Ele falou principalmente sobre a atuação da empresa
de energia do Estado, a Cemig, e sobre os seus investimentos
em energia hidrelétrica e eólica. 





“Vejo com muita alegria que, cada vez mais, a questão da sustentabilidade
participa de forma absolutamente central de todas as discussões,
de todos os continentes, de todos os países e de todos os partidos políticos.
Esse é, sem dúvida alguma, o maior avanço
que assistimos nesses nossos tempos modernos.”
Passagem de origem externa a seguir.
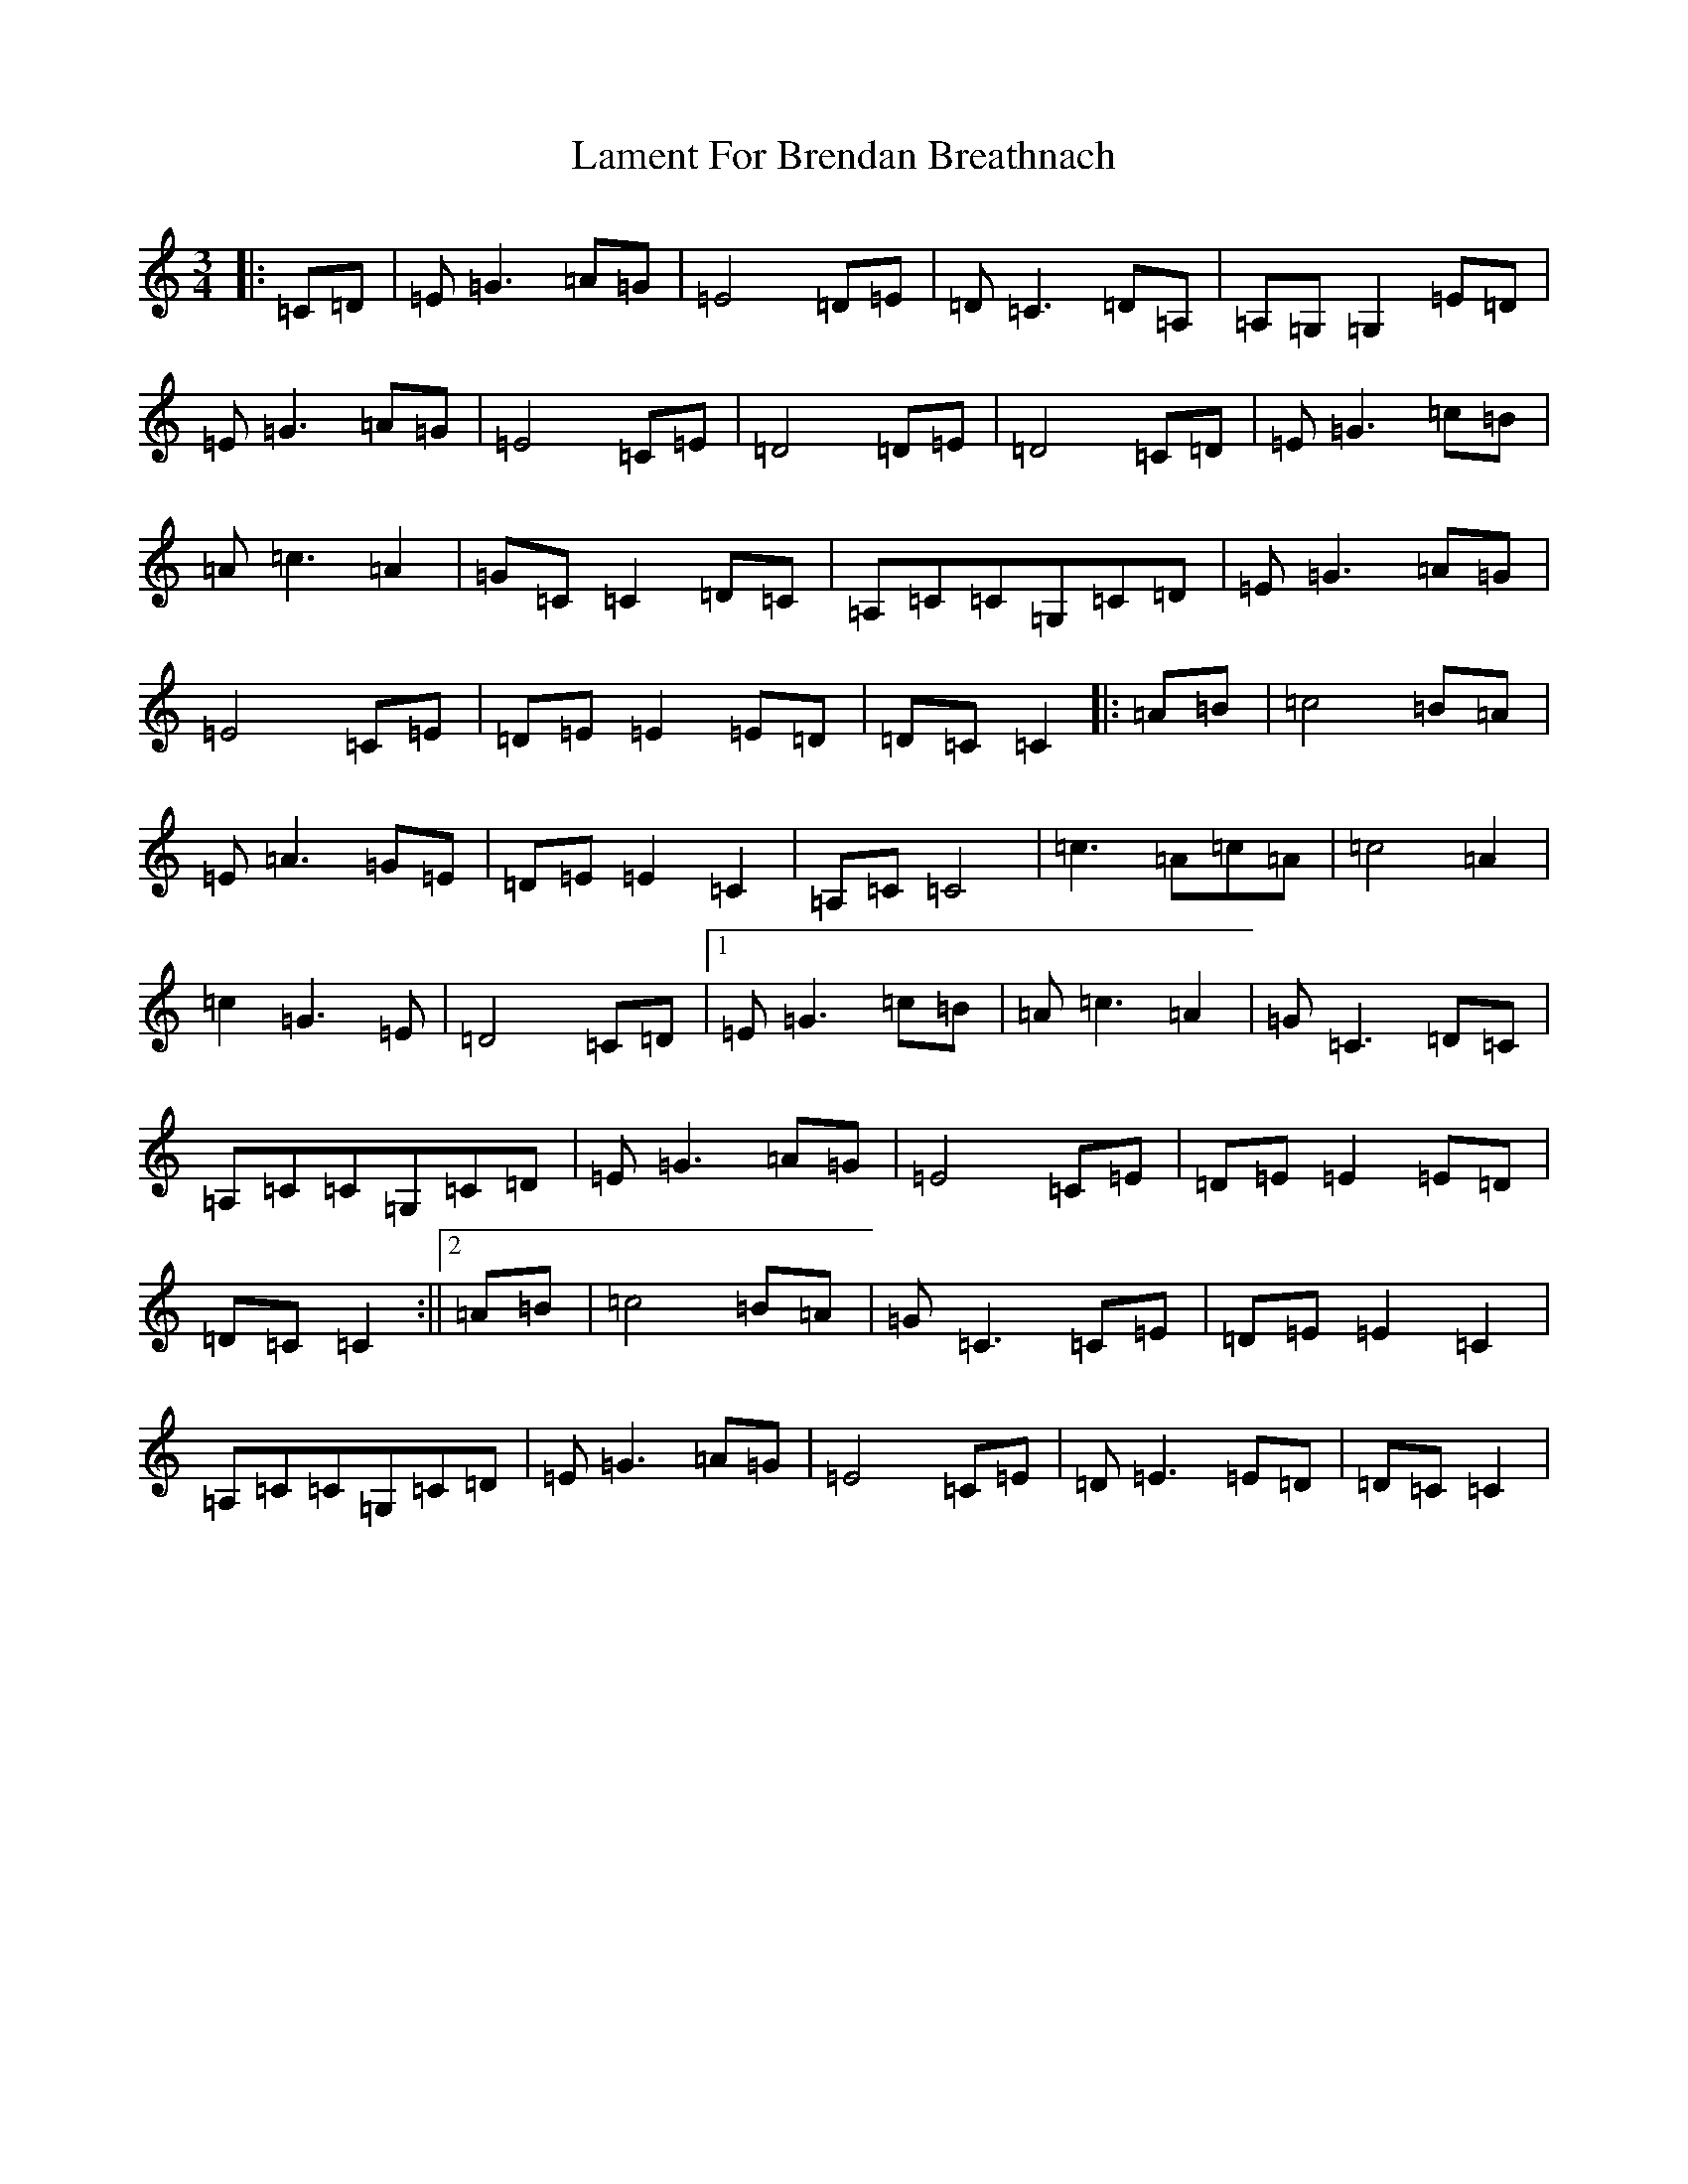X: 11991
T: Lament For Brendan Breathnach
S: https://thesession.org/tunes/7586#setting7586
R: waltz
M:3/4
L:1/8
K: C Major
|:=C=D|=E=G3=A=G|=E4=D=E|=D=C3=D=A,|=A,=G,=G,2=E=D|=E=G3=A=G|=E4=C=E|=D4=D=E|=D4=C=D|=E=G3=c=B|=A=c3=A2|=G=C=C2=D=C|=A,=C=C=G,=C=D|=E=G3=A=G|=E4=C=E|=D=E=E2=E=D|=D=C=C2|:=A=B|=c4=B=A|=E=A3=G=E|=D=E=E2=C2|=A,=C=C4|=c3=A=c=A|=c4=A2|=c2=G3=E|=D4=C=D|1=E=G3=c=B|=A=c3=A2|=G=C3=D=C|=A,=C=C=G,=C=D|=E=G3=A=G|=E4=C=E|=D=E=E2=E=D|=D=C=C2:||2=A=B|=c4=B=A|=G=C3=C=E|=D=E=E2=C2|=A,=C=C=G,=C=D|=E=G3=A=G|=E4=C=E|=D=E3=E=D|=D=C=C2|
(Aécio Neves, sobre a conferência dos governadores, em Los Angeles)

 


Durante o evento, Aécio Neves também esteve com o governador da Califórnia,
Arnold Schwarzenegger. Aécio demonstrou interesse em firmar,
com o governo da Califórnia, uma aliança de cooperação entre os estados,
para troca de experiências na área de meio ambiente. 
 


E as atividades mais importantes não pararam por aí.
Na tarde de ontem (2/10), Aécio Neves encontrou-se, em Los Angeles,
com o ex-primeiro ministro da Inglaterra, Tony Blair.
De acordo com Aécio, Tony Blair parabenizou o Brasil
pela escolha do Rio de Janeiro como sede das Olimpíadas de 2016.
Aécio apresentou a ele alguns projetos desenvolvidos pelo governo de Minas
e convidou Blair a fazer uma visita ao Brasil,
para ampliar as discussões sobre as questões ambientais.
Tony Blair teria aceitado o convite, para o início de 2010.

 

 

“O ex-primeiro-ministro Tony Blair tem assumido um papel de liderança
extremamente importante no debate de temas essenciais ao futuro do planeta,
como a questão ambiental e também a questão do multilateralismo.
Ele é hoje uma figura extremamente respeitada em vários fóruns,
foi uma das figuras centrais deste encontro aqui em Los Angeles .
Mostrando um conhecimento profundo
das transformações que vêm ocorrendo no Brasil,
ele destacou o papel cada vez mais decisivo que o Brasil vem exercendo,
inclusive, na comunidade internacional."

(Aécio Neves, após encontro com o ex-primeiro ministro da Inglaterra, Tony Blair,
em Los Angeles, 2 out. 2009)

 

Em Los Angeles, Aécio também participou de uma reunião
com o vice-presidente da Boeing, Kenneth Shaw.
Eles discutiram sobre a possibilidade de a empresa instalar
um centro de manutenção no entorno do Aeroporto de Confins.
Essa área, localizada na Região Metropolitana de Belo Horizonte,
tenderá a se transformar, em pouco tempo, no mais importante pólo
de manutenção de aeronaves e de indústria de componentes do Brasil.

 

Para Aécio Neves, o balanço final de sua viagem
a Los Angeles foi extremamente positivo. Ele teve a oportunidade
de compartilhar importantes experiências e coletar informações
de projetos bem sucedidos, desenvolvidos pelo setor público e privado.
"Não há como nenhum governante se apresentar à sua gente,
à sua população, em eleições ou fora delas, sem introduzir
o tema da sustentabilidade no seu discurso
e nos seus compromissos", explicou Aécio.